KLG: First, let me say, in what I hope doesn’t come across as a cheap shot, Fanon actually talks about setting afoot a “new man.” That you generously update his language evokes something I thought was a particularly impressive element of “Tomorrow is the Question” and, I would argue, of the practice of Afro-futurism more broadly – notably, its inclusiveness and breadth as far as gender is concerned. I’m not just talking about the fact of a equal feminine presence at the event itself, though that was very cool, but about the fundamental way in which wariness regarding the reproduction of limiting social constructions of masculinity and femininity are concerned; because as we well know, “the racist colonial past and present” was and is pretty good at sexism, too. But I digress. Or no, I don’t. To update and differently inscribe past discourse so as to bring out the future-forward possibilities it engenders is to set our sights on that “human otherwise” Weheliye wants to explore.
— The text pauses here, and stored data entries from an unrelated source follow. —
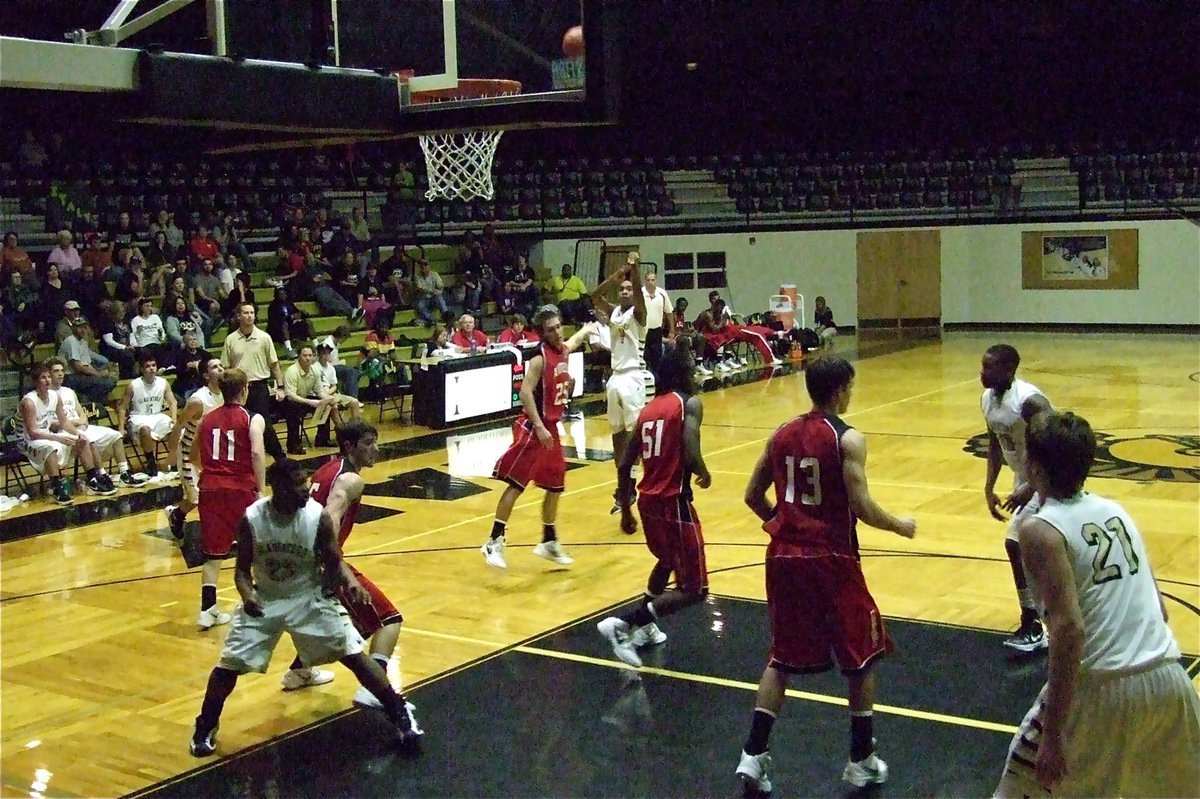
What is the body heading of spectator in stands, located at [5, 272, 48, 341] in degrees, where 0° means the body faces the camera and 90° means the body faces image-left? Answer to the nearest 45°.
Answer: approximately 315°

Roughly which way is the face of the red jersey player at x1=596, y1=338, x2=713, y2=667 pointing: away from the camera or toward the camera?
away from the camera

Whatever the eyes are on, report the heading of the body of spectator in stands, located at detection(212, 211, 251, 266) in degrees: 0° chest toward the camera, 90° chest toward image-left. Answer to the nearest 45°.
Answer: approximately 315°

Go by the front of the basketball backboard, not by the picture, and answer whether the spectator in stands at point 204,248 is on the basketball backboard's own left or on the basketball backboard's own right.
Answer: on the basketball backboard's own left

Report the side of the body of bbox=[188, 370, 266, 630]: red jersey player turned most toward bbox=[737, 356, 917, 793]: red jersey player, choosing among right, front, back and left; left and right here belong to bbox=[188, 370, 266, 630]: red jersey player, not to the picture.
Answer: right

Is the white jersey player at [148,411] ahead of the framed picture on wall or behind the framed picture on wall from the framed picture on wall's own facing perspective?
ahead

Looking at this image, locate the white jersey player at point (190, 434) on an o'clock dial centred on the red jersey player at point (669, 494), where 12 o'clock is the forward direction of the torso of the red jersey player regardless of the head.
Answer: The white jersey player is roughly at 9 o'clock from the red jersey player.

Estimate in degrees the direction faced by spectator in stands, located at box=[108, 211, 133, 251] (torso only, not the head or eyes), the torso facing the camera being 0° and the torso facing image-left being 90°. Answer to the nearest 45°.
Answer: approximately 315°
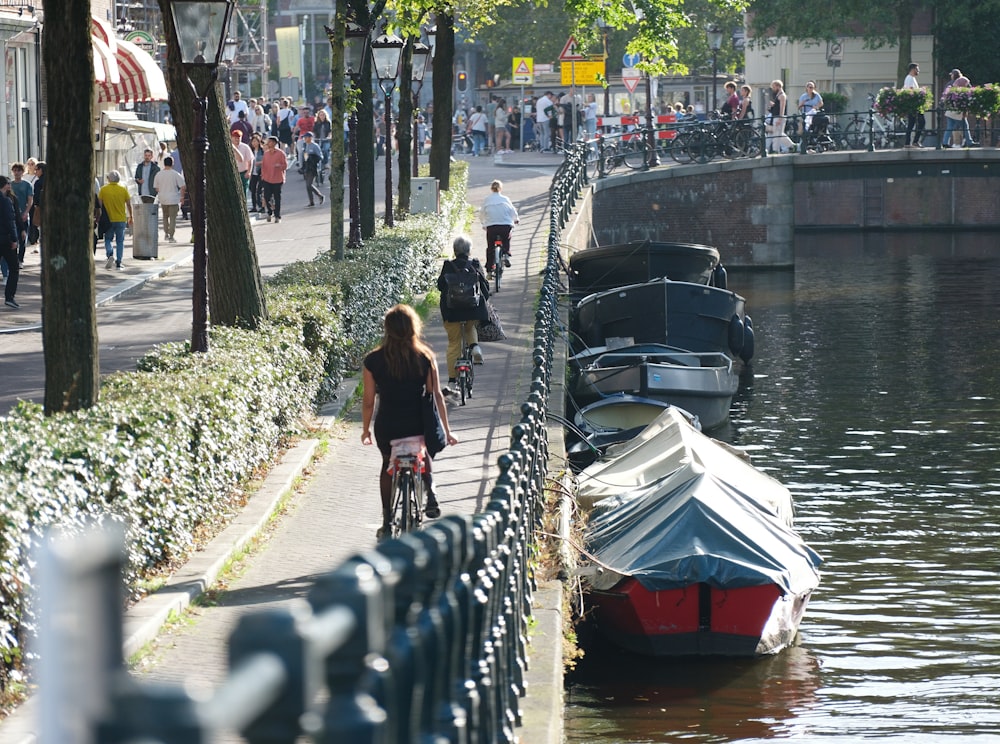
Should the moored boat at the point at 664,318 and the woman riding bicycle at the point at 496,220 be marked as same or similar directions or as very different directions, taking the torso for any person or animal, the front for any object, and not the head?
very different directions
Because, like Fanon and Glissant and others, he rightly understands and foregrounds the relational nature of our being-in-common – our imperative to acknowledge the various iterations of our (social) difference and the ethical practice of being decent to one another in the face of this diversity. To me, that’s what an Afro-futurist humanism looks like.
DS: Yes yes. To close, I would be remiss not to ask about these issues in the context of your work on francophone literature in the Caribbean. What postcolonial writers come to mind when thinking about “futurism” in the Afro-Atlantic?
KLG: I’ll walk right through that door you’ve opened and mention a few folks from the specifically French-writing postcolonial context – a look back, I suppose. Beyond the two Martinican theorists Fanon and Glissant who figure in my work, past and present, there is the Haitian writer-painter-mathematician-singer-teacher Frankétienne. Having founded the aesthetic philosophy of Spiralism in the mid-1960s Frankétienne has been writing fiction meant to be heard for decades now. The fact that he stayed and wrote in Duvalier’s Haiti has meant limited appreciation for his contribution, but that’s beginning to change as he and his work travel outside the country and are exposed to an anglophone audience. As was made plain during this recent event, one of Afro-futurism’s challenges will be to imagine solidarity with humans outside the U.S. — American context — to produce sounds and texts and other unifying artifacts that resonate across the divisive boundaries that are the legacy of the colonial past.